MORUT- Matahari belum tampak, namun perlahan ia mendorong perahunya, melepaskan tali pengait dan perlahan mulai mendayung, mata pancing mulai ia sebarkan.
Ia adalah Ahludin, seorang nelayan di desa Tokonanaka, yang menggantungkan hidupnya dari memancing ikan di wilayah perairan Teluk Tomori.
Sejak pukul 05.00 Wita sampai pukul 07.35 Wita, baru ada 1 ekor ikan kecil yang berhasil di pancing. Rasanya sedih harus pulang dengan hampa, keluarganya menunggu dirumah dengan harapan, Ahludin bisa menangkap banyak ikan.
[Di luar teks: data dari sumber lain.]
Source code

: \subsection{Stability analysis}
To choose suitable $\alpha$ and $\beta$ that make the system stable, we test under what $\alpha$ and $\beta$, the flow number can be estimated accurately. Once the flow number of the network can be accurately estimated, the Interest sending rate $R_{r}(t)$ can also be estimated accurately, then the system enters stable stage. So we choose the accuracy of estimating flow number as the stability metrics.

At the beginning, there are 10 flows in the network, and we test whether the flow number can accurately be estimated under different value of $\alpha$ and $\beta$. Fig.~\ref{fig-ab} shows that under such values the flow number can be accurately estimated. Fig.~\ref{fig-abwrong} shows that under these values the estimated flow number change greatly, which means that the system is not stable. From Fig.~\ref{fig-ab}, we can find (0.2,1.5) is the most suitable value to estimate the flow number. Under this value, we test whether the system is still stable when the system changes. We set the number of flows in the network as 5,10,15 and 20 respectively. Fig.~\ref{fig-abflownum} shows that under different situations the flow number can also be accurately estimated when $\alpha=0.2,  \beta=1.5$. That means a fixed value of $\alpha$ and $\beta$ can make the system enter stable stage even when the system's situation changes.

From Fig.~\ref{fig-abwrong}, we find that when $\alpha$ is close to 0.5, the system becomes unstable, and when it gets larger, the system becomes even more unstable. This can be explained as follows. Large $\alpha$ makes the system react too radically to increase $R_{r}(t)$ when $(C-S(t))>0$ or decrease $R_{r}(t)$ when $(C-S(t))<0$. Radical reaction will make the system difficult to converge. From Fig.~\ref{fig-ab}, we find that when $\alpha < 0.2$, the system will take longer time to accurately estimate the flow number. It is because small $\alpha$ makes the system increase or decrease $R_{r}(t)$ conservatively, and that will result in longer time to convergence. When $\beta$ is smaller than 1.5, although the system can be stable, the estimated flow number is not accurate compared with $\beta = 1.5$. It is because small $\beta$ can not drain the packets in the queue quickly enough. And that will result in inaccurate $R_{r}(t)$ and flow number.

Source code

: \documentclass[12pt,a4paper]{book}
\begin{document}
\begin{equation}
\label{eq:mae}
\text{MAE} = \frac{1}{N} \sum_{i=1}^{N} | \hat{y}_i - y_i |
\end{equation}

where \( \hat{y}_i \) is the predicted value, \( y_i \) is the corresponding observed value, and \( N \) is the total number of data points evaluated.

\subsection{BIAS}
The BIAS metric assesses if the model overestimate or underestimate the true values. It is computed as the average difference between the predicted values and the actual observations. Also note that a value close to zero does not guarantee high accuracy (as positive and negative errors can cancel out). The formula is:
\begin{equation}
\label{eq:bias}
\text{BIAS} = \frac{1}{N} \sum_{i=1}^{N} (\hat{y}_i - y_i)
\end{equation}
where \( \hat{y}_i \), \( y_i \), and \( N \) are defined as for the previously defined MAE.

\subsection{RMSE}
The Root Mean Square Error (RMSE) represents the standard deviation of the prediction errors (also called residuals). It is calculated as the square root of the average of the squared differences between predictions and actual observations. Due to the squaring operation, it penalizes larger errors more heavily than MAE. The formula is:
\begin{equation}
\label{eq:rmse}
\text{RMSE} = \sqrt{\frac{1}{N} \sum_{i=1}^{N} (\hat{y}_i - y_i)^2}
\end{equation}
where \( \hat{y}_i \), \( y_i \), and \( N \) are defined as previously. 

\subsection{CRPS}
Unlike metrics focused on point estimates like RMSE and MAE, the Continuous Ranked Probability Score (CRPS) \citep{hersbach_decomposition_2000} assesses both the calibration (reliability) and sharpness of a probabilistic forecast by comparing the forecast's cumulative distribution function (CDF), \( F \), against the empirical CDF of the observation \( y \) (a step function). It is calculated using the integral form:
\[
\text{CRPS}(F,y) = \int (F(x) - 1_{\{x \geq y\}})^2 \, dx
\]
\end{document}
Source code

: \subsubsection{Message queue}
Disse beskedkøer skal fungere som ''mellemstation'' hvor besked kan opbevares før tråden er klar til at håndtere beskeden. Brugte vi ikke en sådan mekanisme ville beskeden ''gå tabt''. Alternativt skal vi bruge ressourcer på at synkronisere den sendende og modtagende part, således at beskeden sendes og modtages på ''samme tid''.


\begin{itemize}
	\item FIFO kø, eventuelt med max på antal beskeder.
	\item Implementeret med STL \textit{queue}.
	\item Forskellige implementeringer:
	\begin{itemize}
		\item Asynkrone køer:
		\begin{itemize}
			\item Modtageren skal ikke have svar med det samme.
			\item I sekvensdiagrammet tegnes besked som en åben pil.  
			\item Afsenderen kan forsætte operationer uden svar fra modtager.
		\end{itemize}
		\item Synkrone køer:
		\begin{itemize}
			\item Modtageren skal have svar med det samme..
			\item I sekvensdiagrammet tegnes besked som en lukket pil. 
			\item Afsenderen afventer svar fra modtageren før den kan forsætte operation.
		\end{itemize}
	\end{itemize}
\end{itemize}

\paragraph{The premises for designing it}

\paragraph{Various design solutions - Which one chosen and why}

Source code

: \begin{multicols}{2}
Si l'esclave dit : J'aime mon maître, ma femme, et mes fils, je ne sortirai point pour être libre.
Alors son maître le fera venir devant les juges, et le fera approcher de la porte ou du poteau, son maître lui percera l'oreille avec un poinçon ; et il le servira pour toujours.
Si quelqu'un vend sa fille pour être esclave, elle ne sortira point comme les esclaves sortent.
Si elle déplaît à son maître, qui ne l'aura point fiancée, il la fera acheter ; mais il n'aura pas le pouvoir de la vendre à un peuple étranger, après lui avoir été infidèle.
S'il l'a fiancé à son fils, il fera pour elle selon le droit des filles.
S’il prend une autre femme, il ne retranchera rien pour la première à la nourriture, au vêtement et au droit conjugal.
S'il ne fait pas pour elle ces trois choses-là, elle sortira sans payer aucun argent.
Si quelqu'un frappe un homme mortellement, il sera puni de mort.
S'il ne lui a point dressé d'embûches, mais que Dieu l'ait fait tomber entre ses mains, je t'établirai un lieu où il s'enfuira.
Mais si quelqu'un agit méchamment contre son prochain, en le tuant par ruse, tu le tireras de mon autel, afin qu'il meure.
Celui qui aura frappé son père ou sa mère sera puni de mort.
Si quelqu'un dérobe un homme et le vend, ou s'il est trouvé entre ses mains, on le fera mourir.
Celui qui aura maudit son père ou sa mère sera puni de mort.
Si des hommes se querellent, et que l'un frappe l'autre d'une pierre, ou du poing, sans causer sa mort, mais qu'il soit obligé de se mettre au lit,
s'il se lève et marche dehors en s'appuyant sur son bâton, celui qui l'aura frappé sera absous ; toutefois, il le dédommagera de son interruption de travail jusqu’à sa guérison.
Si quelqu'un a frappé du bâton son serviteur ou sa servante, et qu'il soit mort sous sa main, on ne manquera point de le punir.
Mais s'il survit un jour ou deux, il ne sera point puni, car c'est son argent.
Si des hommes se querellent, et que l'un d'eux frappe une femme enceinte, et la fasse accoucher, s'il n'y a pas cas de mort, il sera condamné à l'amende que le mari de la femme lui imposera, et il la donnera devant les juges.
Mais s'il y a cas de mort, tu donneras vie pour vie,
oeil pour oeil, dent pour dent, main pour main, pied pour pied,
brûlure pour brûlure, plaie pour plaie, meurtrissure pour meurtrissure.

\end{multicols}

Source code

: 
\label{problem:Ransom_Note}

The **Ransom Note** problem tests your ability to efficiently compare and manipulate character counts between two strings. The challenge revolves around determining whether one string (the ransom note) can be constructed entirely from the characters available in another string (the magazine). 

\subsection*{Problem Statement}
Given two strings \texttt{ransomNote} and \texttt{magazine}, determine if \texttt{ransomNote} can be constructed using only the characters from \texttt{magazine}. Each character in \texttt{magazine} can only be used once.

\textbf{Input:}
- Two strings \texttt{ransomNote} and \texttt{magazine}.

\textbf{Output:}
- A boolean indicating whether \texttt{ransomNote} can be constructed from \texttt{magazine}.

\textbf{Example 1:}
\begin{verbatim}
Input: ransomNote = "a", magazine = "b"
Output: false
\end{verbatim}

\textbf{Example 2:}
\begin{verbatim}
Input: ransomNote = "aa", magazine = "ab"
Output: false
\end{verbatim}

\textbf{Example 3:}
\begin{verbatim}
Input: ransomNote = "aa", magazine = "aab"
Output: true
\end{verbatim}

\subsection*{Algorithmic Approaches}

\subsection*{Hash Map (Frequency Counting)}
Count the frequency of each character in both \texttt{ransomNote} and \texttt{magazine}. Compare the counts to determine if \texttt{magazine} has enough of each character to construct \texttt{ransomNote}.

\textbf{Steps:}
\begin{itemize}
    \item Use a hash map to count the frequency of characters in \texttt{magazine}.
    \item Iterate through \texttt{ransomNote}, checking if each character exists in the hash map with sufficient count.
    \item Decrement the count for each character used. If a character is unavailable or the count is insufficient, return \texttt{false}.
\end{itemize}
“Untuk makan saja susah pak, apalagi untuk kami jual. Dulu kami penjual ikan, sekarang terkadang kami harus beli ikan,”ungkapnya kepada media ini. Senin, 24 Maret 2025
Lebaran Idul Fitri sebentar lagi, tentu ia dan keluarga berharap bisa mendapatkan hasil yang lebih. Umur yang kian menua, membuatnya tidak punya pilihan selain sebagai nelayan.
Lalu lalangnya kapal perusahaan di wilayah laut desa Tokonanaka, membuat hidupnya berubah drastis. Seolah alam ini tidak adil baginya.
Begitulah cerita para nelayan di Teluk Tomori kabupaten Morowali Utara. Adanya kapal perusahaan membuat lingkungan laut tercemar, rompong nelayan rusak, tumpahan oli membuat persoalan kian menambah buruknya keadaan.
Sudah berulang kali mereka bersuara, sudah dilakukan pengambilan sampel, namun semuanya seolah sia-sia, tidak ada perubahan dan penanganan yang dilakukan.
Ahludin dan sejumlah nelayan desa Tokonanaka, seolah luput dari perhatian, mereka adalah desa yang disebut ring 1 perusahaan tambang, namun hanya mendapatkan dampak, tidak pernah ada tanggung jawab sosial dan tanggung jawab lingkungan.
Wakil rakyat di DPRD Morowali Utara dinilai bungkam terhadap persoalan nelayan desa Tokonanaka.